Indicative first-year depreciation deductions for a residential investment property — Div 43 capital works + Div 40 plant & equipment.

Property
Property condition at purchase
Tax Position
Share

Year-1 deduction (indicative)

$15,400

Combined Div 43 + Div 40

Capital works (Div 43)

$7,000

2.5% of construction cost p.a.

Plant & equipment (Div 40)

$8,400

Diminishing value approx — Year 1

Estimated tax refund

$5,698

At 37% marginal rate

Post-9 May 2017, plant & equipment depreciation can only be claimed on items you personally bought brand-new (or that came with a brand-new property). Capital works (the building itself) is unaffected. A registered Quantity Surveyor's report is required to claim — typically pays for itself in year one.

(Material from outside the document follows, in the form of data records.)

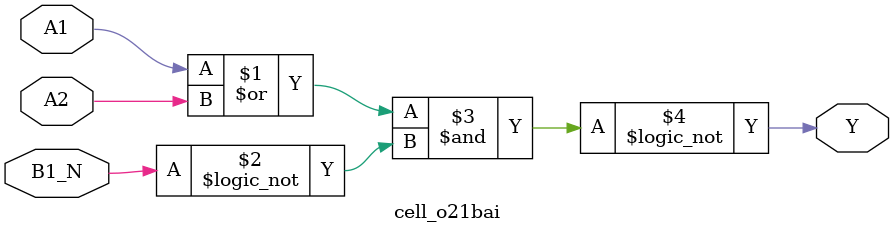
<source format=v>
`timescale 1ps/1ps
module cell_o21bai
(
    input wire A1,
    input wire A2,
    input wire B1_N,
    output wire Y
);
    assign Y = !((A1 | A2) & !B1_N);
endmodule

</source>
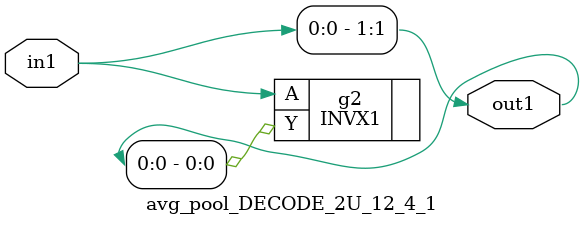
<source format=v>
`timescale 1ps / 1ps


module avg_pool_DECODE_2U_12_4_1(in1, out1);
  input in1;
  output [1:0] out1;
  wire in1;
  wire [1:0] out1;
  assign out1[1] = in1;
  INVX1 g2(.A (in1), .Y (out1[0]));
endmodule



</source>
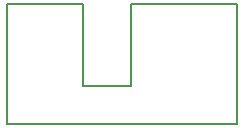
<source format=gbr>
%TF.GenerationSoftware,Novarm,DipTrace,3.3.1.3*%
%TF.CreationDate,2020-04-19T13:08:04+02:00*%
%FSLAX35Y35*%
%MOMM*%
%TF.FileFunction,Profile*%
%TF.Part,Single*%
%ADD11C,0.14*%
G75*
G01*
%LPD*%
X2950000Y1000000D2*
D11*
Y2020000D1*
X2150000D1*
X2050000D1*
Y1320000D1*
X1650000D1*
Y2020000D1*
X1000000D1*
Y1000000D1*
X2950000D1*
M02*

</source>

General information only. Calculations are indicative, based on simplified rules current at FY2024–25, and exclude items such as foreign buyer surcharges, off-the-plan concessions, principal-place-of-residence rules and lender policy variation. Always verify with your accountant, broker and the relevant State Revenue Office calculator before transacting.

About this calculator

Tax Depreciation Calculator (Australia)

Depreciation is the single largest non-cash deduction most Australian property investors claim, yet it's the one most commonly under-utilised. The ATO splits depreciation into two parts: Division 43 capital works (the structure itself, depreciated at 2.5% per year over 40 years) and Division 40 plant & equipment (carpets, ovens, blinds, hot water systems — items with a shorter effective life). Since the May 2017 changes, plant & equipment deductions on second-hand residential property are restricted to original purchasers and new builds. This calculator estimates first-year and cumulative deductions on those rules.

When to use it

  • Comparing new-build vs established property after-tax cashflow
  • Forecasting after-tax yield on a potential acquisition
  • Sizing the value of commissioning a full Quantity Surveyor schedule
  • Modelling the depreciation cliff at end of Division 43's 40-year life

How to use it

  1. 1

    Enter property construction cost

    For Division 43 you need the actual original construction cost, not the purchase price. A Quantity Surveyor estimates this when invoices aren't available.

  2. 2

    Enter plant & equipment value

    For new builds this is the developer's allocation. For second-hand stock you generally can't claim, unless you've added new items yourself.

  3. 3

    Set property age

    Buildings constructed before 16 September 1987 are not eligible for Division 43 capital works deductions.

  4. 4

    Choose new vs established

    New properties unlock both Div 40 and Div 43. Established properties are limited to Div 43 only (for post-1987 buildings).

  5. 5

    Read first-year deduction

    Multiply by your marginal tax rate to estimate the cash tax refund. A $10k deduction at 39% MTR returns $3,900 in cash.

Methodology & assumptions

Division 43 (capital works) is calculated at 2.5% straight-line on the original construction cost for residential buildings constructed after 15 September 1987.

Division 40 (plant & equipment) uses the diminishing value method as the default and combines new-build pooled assets with low-value pooling rules where applicable.

Post-9 May 2017 changes apply: second-hand plant & equipment in residential property is not deductible to subsequent purchasers but remains in the cost base for CGT.

Renovations and capital improvements you fund yourself reset their own depreciation schedule from the date the asset is first installed and ready for use.

Common pitfalls we see

  • Claiming Division 40 on second-hand residential property — disallowed since 2017 unless you funded the improvement.
  • Forgetting that depreciation reduces your CGT cost base. Today's cash benefit becomes tomorrow's higher capital gain on sale.
  • Not commissioning a Quantity Surveyor report. The $700–800 fee is fully deductible and typically uncovers $5k–15k of first-year deductions.
  • Assuming all properties qualify. Pre-1987 buildings lose Division 43 entirely.

Frequently asked questions

What is property tax depreciation?

Depreciation is a non-cash deduction claimed against rental income for the gradual wear and tear of a building (Division 43) and its plant & equipment (Division 40). It's recognised by the ATO and requires no cash outlay each year.

Can I claim depreciation on a second-hand property?

You can still claim Division 43 capital works on buildings constructed after 15 September 1987. You cannot claim Division 40 on pre-existing plant & equipment unless you funded the improvement yourself.

Do I need a Quantity Surveyor report?

For any property where construction costs aren't directly known, yes. The QS report is the ATO-acceptable evidence base and the fee is fully deductible in the year incurred.

How long does depreciation last?

Division 43 runs for 40 years from completion. Division 40 items run for each asset's effective life — typically 4–15 years for residential plant & equipment.